■ **Your task**: The data below should be restated word for word, pictures omitted.

*** Material provided ***

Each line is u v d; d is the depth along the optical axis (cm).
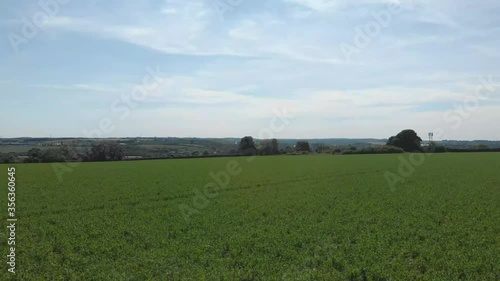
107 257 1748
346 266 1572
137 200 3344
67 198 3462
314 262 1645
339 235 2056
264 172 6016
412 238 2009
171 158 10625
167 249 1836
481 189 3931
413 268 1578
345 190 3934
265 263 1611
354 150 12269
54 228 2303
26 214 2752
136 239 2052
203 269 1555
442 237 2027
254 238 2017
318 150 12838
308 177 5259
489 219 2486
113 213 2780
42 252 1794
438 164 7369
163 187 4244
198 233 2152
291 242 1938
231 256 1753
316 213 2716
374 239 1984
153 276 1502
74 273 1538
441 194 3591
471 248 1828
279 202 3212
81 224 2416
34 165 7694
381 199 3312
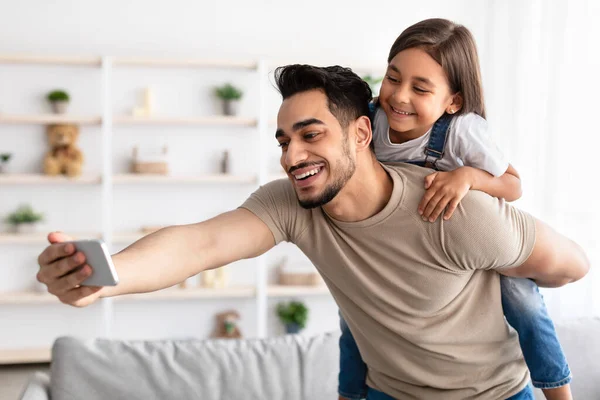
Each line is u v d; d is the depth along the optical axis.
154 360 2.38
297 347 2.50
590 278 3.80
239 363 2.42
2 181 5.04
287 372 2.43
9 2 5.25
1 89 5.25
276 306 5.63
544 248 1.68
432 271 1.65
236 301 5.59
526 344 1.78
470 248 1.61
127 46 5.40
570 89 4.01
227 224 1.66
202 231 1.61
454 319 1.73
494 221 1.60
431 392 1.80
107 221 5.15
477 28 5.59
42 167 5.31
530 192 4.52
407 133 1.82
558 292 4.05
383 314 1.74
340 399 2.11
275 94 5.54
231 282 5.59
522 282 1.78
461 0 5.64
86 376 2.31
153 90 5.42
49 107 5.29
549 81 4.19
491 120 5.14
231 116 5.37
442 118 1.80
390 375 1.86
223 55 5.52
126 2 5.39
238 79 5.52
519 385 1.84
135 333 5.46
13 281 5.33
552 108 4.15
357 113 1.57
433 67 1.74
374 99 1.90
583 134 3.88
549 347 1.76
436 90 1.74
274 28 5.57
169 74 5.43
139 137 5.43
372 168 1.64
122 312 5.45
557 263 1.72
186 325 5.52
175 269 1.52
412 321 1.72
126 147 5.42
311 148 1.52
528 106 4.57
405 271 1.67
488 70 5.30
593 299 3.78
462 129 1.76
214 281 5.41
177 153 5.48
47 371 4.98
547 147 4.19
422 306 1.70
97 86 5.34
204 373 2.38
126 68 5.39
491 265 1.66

*** End of Material provided ***

■ **Expected output**:
Each line is u v d; d is the depth along the optical axis (cm).
107 257 1748
346 266 1572
137 200 3344
67 198 3462
314 262 1645
339 235 2056
264 172 6016
412 238 2009
171 158 10625
167 249 1836
481 189 3931
413 268 1578
345 190 3934
265 263 1611
354 150 12269
54 228 2303
26 214 2752
136 239 2052
203 269 1555
442 237 2027
254 238 2017
318 150 12838
308 177 5259
489 219 2486
113 213 2780
42 252 1794
438 164 7369
163 187 4244
198 233 2152
291 242 1938
231 256 1753
316 213 2716
374 239 1984
153 276 1502
74 273 1538
441 194 3591
471 248 1828
279 202 3212
81 224 2416
34 165 7694
381 199 3312
Each line is u v d; d is the depth along the optical axis.
154 360 2.38
297 347 2.50
590 278 3.80
239 363 2.42
2 181 5.04
287 372 2.43
9 2 5.25
1 89 5.25
276 306 5.63
544 248 1.68
432 271 1.65
236 301 5.59
526 344 1.78
470 248 1.61
127 46 5.40
570 89 4.01
227 224 1.66
202 231 1.61
454 319 1.73
494 221 1.60
431 392 1.80
107 221 5.15
477 28 5.59
42 167 5.31
530 192 4.52
407 133 1.82
558 292 4.05
383 314 1.74
340 399 2.11
275 94 5.54
231 282 5.59
522 282 1.78
461 0 5.64
86 376 2.31
153 90 5.42
49 107 5.29
549 81 4.19
491 120 5.14
231 116 5.37
442 118 1.80
390 375 1.86
223 55 5.52
126 2 5.39
238 79 5.52
519 385 1.84
135 333 5.46
13 281 5.33
552 108 4.15
357 113 1.57
433 67 1.74
374 99 1.90
583 134 3.88
549 347 1.76
436 90 1.74
274 28 5.57
169 74 5.43
139 137 5.43
372 168 1.64
122 312 5.45
557 263 1.72
186 325 5.52
175 269 1.52
412 321 1.72
126 147 5.42
311 148 1.52
528 106 4.57
405 271 1.67
488 70 5.30
593 299 3.78
462 129 1.76
214 281 5.41
177 153 5.48
47 371 4.98
547 147 4.19
422 306 1.70
97 86 5.34
204 373 2.38
126 68 5.39
491 265 1.66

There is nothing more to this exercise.